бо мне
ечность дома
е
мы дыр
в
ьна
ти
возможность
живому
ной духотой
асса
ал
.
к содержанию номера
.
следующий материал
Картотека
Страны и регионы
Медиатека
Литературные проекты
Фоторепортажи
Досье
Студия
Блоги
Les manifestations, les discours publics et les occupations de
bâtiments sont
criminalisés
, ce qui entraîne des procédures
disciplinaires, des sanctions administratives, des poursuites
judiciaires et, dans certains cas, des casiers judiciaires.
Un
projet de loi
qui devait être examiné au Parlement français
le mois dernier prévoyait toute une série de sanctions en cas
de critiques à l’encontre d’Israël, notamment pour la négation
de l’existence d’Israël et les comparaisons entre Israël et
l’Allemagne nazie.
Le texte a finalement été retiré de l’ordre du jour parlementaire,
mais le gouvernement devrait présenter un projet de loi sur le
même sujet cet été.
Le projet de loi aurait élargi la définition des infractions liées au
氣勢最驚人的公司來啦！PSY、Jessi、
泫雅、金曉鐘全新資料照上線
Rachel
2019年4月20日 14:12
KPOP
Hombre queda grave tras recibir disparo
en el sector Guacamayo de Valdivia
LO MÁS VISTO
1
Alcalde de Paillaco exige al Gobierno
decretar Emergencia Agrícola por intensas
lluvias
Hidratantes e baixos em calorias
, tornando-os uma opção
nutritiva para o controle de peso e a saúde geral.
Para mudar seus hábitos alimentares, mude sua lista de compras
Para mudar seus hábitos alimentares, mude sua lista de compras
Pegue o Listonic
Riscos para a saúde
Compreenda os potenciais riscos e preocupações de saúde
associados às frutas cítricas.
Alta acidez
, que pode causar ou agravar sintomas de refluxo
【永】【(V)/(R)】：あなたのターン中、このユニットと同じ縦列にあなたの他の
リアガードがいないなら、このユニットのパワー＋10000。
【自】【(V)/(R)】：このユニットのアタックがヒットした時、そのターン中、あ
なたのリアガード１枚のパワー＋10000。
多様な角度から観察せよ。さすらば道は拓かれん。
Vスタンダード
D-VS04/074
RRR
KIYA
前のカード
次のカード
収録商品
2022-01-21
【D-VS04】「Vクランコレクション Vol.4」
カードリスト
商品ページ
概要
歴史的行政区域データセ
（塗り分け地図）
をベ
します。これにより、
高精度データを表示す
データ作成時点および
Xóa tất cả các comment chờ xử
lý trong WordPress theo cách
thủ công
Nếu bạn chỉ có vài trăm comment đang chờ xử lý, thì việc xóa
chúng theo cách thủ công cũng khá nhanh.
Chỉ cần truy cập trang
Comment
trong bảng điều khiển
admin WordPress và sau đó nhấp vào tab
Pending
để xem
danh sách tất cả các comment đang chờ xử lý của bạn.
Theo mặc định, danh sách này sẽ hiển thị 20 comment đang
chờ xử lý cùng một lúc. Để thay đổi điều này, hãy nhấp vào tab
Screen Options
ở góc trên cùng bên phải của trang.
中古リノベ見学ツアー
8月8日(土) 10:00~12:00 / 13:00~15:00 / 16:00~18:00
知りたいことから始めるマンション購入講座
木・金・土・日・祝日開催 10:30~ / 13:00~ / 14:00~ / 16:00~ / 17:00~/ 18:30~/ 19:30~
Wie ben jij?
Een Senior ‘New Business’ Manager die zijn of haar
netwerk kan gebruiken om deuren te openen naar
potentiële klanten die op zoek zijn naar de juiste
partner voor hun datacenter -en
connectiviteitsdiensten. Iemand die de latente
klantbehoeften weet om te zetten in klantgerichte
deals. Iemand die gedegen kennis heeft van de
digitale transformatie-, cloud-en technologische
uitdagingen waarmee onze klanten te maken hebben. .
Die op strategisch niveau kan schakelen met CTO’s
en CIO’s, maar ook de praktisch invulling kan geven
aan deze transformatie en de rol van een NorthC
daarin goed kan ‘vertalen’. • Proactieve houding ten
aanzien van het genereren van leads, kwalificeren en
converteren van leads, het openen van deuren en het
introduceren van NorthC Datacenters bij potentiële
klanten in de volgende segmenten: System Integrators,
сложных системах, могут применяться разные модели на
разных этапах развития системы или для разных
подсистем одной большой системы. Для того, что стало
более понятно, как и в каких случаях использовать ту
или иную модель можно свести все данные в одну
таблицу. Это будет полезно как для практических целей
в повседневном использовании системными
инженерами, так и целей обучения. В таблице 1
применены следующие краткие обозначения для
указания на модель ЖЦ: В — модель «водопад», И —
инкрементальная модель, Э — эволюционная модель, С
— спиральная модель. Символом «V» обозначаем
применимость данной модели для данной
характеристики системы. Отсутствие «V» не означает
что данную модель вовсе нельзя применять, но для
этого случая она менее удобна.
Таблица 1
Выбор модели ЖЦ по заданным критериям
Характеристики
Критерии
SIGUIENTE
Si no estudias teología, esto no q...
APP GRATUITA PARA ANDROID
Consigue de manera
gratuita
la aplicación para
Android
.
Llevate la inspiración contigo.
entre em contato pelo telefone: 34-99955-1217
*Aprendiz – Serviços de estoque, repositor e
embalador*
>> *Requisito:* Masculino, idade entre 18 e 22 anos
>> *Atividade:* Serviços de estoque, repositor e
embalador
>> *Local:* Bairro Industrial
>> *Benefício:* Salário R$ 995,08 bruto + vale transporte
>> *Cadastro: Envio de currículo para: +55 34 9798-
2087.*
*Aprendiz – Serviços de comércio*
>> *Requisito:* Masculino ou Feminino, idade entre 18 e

### TRY IT
An exact copy of the lines above, from the one containing "uitdagingen waarmee onze" through the one containing "converteren van leads, het", is the whole of the answer.

### ANSWER TO THIS PROBLEM
uitdagingen waarmee onze klanten te maken hebben. .
Die op strategisch niveau kan schakelen met CTO’s
en CIO’s, maar ook de praktisch invulling kan geven
aan deze transformatie en de rol van een NorthC
daarin goed kan ‘vertalen’. • Proactieve houding ten
aanzien van het genereren van leads, kwalificeren en
converteren van leads, het openen van deuren en het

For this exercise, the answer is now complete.